> Data in this exercise:
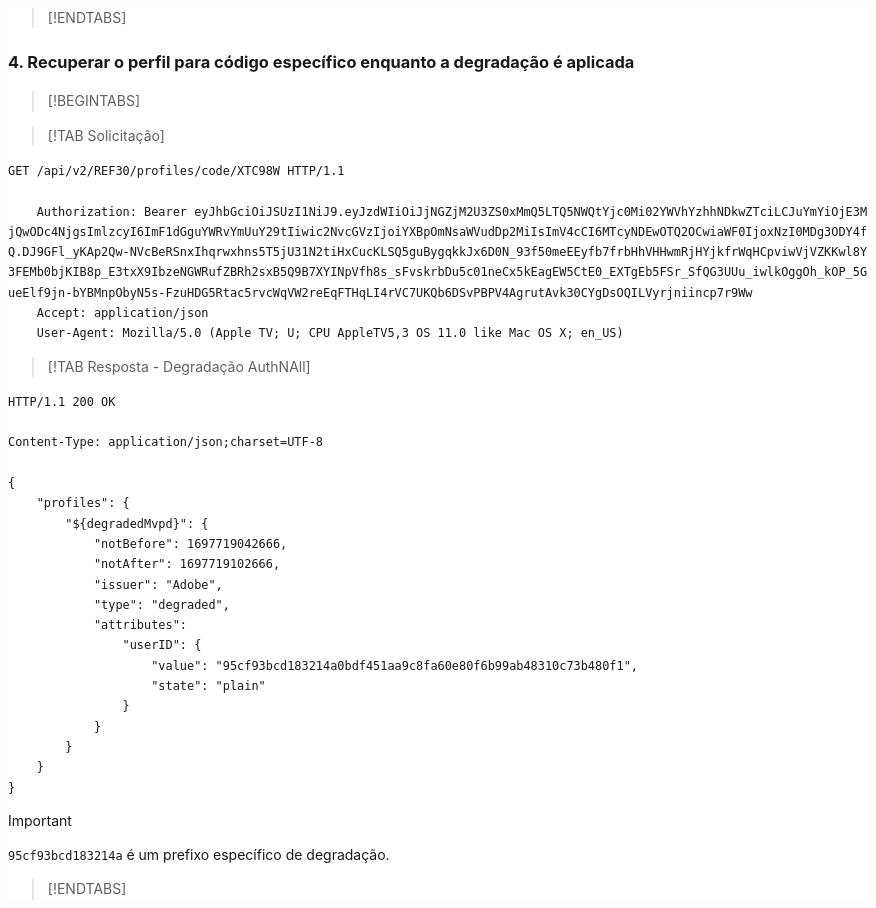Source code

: >[!ENDTABS]

### &#x200B;4. Recuperar o perfil para código específico enquanto a degradação é aplicada

>[!BEGINTABS]

>[!TAB Solicitação]

```HTTPS
GET /api/v2/REF30/profiles/code/XTC98W HTTP/1.1

    Authorization: Bearer eyJhbGciOiJSUzI1NiJ9.eyJzdWIiOiJjNGZjM2U3ZS0xMmQ5LTQ5NWQtYjc0Mi02YWVhYzhhNDkwZTciLCJuYmYiOjE3MjQwODc4NjgsImlzcyI6ImF1dGguYWRvYmUuY29tIiwic2NvcGVzIjoiYXBpOmNsaWVudDp2MiIsImV4cCI6MTcyNDEwOTQ2OCwiaWF0IjoxNzI0MDg3ODY4fQ.DJ9GFl_yKAp2Qw-NVcBeRSnxIhqrwxhns5T5jU31N2tiHxCucKLSQ5guBygqkkJx6D0N_93f50meEEyfb7frbHhVHHwmRjHYjkfrWqHCpviwVjVZKKwl8Y3FEMb0bjKIB8p_E3txX9IbzeNGWRufZBRh2sxB5Q9B7XYINpVfh8s_sFvskrbDu5c01neCx5kEagEW5CtE0_EXTgEb5FSr_SfQG3UUu_iwlkOggOh_kOP_5GueElf9jn-bYBMnpObyN5s-FzuHDG5Rtac5rvcWqVW2reEqFTHqLI4rVC7UKQb6DSvPBPV4AgrutAvk30CYgDsOQILVyrjniincp7r9Ww
    Accept: application/json
    User-Agent: Mozilla/5.0 (Apple TV; U; CPU AppleTV5,3 OS 11.0 like Mac OS X; en_US)
```

>[!TAB Resposta - Degradação AuthNAll]

```HTTPS
HTTP/1.1 200 OK

Content-Type: application/json;charset=UTF-8

{
    "profiles": {
        "${degradedMvpd}": {
            "notBefore": 1697719042666,
            "notAfter": 1697719102666,
            "issuer": "Adobe",
            "type": "degraded",
            "attributes":
                "userID": {
                    "value": "95cf93bcd183214a0bdf451aa9c8fa60e80f6b99ab48310c73b480f1",
                    "state": "plain"
                }
            }
        }
    }
}
```

>[!IMPORTANT]
>
> `95cf93bcd183214a` é um prefixo específico de degradação.

>[!ENDTABS]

> Instructions to follow: A word-for-word copy of the entries above is needed, with every picture dropped.

> Exercise result:
Source code

: >[!ENDTABS]

### &#x200B;4. Recuperar o perfil para código específico enquanto a degradação é aplicada

>[!BEGINTABS]

>[!TAB Solicitação]

```HTTPS
GET /api/v2/REF30/profiles/code/XTC98W HTTP/1.1

    Authorization: Bearer eyJhbGciOiJSUzI1NiJ9.eyJzdWIiOiJjNGZjM2U3ZS0xMmQ5LTQ5NWQtYjc0Mi02YWVhYzhhNDkwZTciLCJuYmYiOjE3MjQwODc4NjgsImlzcyI6ImF1dGguYWRvYmUuY29tIiwic2NvcGVzIjoiYXBpOmNsaWVudDp2MiIsImV4cCI6MTcyNDEwOTQ2OCwiaWF0IjoxNzI0MDg3ODY4fQ.DJ9GFl_yKAp2Qw-NVcBeRSnxIhqrwxhns5T5jU31N2tiHxCucKLSQ5guBygqkkJx6D0N_93f50meEEyfb7frbHhVHHwmRjHYjkfrWqHCpviwVjVZKKwl8Y3FEMb0bjKIB8p_E3txX9IbzeNGWRufZBRh2sxB5Q9B7XYINpVfh8s_sFvskrbDu5c01neCx5kEagEW5CtE0_EXTgEb5FSr_SfQG3UUu_iwlkOggOh_kOP_5GueElf9jn-bYBMnpObyN5s-FzuHDG5Rtac5rvcWqVW2reEqFTHqLI4rVC7UKQb6DSvPBPV4AgrutAvk30CYgDsOQILVyrjniincp7r9Ww
    Accept: application/json
    User-Agent: Mozilla/5.0 (Apple TV; U; CPU AppleTV5,3 OS 11.0 like Mac OS X; en_US)
```

>[!TAB Resposta - Degradação AuthNAll]

```HTTPS
HTTP/1.1 200 OK

Content-Type: application/json;charset=UTF-8

{
    "profiles": {
        "${degradedMvpd}": {
            "notBefore": 1697719042666,
            "notAfter": 1697719102666,
            "issuer": "Adobe",
            "type": "degraded",
            "attributes":
                "userID": {
                    "value": "95cf93bcd183214a0bdf451aa9c8fa60e80f6b99ab48310c73b480f1",
                    "state": "plain"
                }
            }
        }
    }
}
```

>[!IMPORTANT]
>
> `95cf93bcd183214a` é um prefixo específico de degradação.

>[!ENDTABS]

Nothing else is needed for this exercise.